12月12日一審・二審の判決を支持され、松永の死刑は確定しました。
松永の語ったこと
松永は供述調書にてこんな事を人生のポリシーとして語っていました。
「私はこれまでに起こったことは全て、他人のせいにしてきました。私自身は手を下さないのです。なぜなら、決断をすると責任を取らされます。仮に計画がうまくいっても、成功というものは長続きするものではありません。私の人生のポリシーに『自分が責任を取らされる』というのはないのです。(中略)私は提案と助言だけをして、旨味を食い尽くしてきました。責任を問われる事態になっても私は決断をしていないので責任を取らされないですし、もし取らされそうになったらトンズラすればいいのです。常に展開に応じて起承転結を考えていました。『人を使うことで責任を取らなくていい』ので一石二鳥なんです。 引用:消された一家 北九州・連続監禁殺人事件 (新潮文庫 新潮文庫) [ 豊田 正義 ]
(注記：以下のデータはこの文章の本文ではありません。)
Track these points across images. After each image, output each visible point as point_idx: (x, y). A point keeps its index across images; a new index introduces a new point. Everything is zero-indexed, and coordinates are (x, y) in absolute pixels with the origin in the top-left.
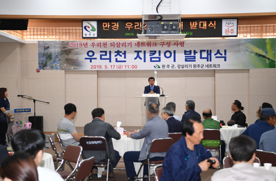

また、裁判にて裁判官が、緒方家に対してどういう気持ちを抱いているか?との問いに「哀悼の意を表しますが、自分が住む場所で殺害され、大変迷惑をしております!」と言い放ちました。
詐欺や虐待、反社会的行為については認めるも、殺人については絶対に認めなかったのです。
松永の手法
・対象者に近づき、言葉巧みに信用させ、相手の弱みを握る
・その弱みに付け込み金銭の要求をする。
・弱みに付け込み様々な虐待・暴力を行う。
松永の現在
福岡拘置所に死刑囚として現在も収監されています。まだ死刑執行はされていません。
松永と緒方の長男によると、死刑判決が決まった後に接見した時の際には「署名を集めてこい」だとか、「自分は悪いことをしていない、死刑判決を反対してほしい」と。息子への謝罪もなかったとのことです。
また、現在は糖尿病の悪化によりほとんど目が見えないそうです。
まとめ
松永の答えた言葉が色々と衝撃的で今もなお反省の色は見せていないところが、非常に怖いですね。
緒方と、H氏の娘の後半の供述がほぼ一致しているにもかかわらず、自分の良いほうへ饒舌に語り、反省すらしていないのです。
本当に、逮捕されて良かったと思われる人物です。
このまま、逮捕さえなければ、また、第二、第三と犯行を重ねていったかも知れません。